» Task to complete
Return exactly the lines below, starting with the one that has "gelegen net buiten" and going on through the one that has "rots ongetwijfeld de".

» Input records

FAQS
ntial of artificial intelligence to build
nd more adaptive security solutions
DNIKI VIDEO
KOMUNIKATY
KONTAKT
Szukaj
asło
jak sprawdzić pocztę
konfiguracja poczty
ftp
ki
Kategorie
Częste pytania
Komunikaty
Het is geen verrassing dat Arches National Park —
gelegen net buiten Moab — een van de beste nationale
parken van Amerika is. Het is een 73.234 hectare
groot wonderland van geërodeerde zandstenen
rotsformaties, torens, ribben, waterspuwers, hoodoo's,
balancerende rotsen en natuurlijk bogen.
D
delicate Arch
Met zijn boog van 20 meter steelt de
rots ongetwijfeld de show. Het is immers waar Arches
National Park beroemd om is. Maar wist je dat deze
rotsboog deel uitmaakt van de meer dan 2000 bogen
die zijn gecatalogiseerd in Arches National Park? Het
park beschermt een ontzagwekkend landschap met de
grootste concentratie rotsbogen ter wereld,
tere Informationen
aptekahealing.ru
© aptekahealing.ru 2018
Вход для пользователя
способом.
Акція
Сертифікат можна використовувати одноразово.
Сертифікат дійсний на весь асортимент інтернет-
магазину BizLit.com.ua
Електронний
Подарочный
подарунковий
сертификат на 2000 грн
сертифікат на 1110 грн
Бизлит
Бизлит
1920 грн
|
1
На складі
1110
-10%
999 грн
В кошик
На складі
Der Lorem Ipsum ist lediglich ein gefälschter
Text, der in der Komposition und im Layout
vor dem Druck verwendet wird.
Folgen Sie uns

» Exercise solution
gelegen net buiten Moab — een van de beste nationale
parken van Amerika is. Het is een 73.234 hectare
groot wonderland van geërodeerde zandstenen
rotsformaties, torens, ribben, waterspuwers, hoodoo's,
balancerende rotsen en natuurlijk bogen.
D
delicate Arch
Met zijn boog van 20 meter steelt de
rots ongetwijfeld de show. Het is immers waar Arches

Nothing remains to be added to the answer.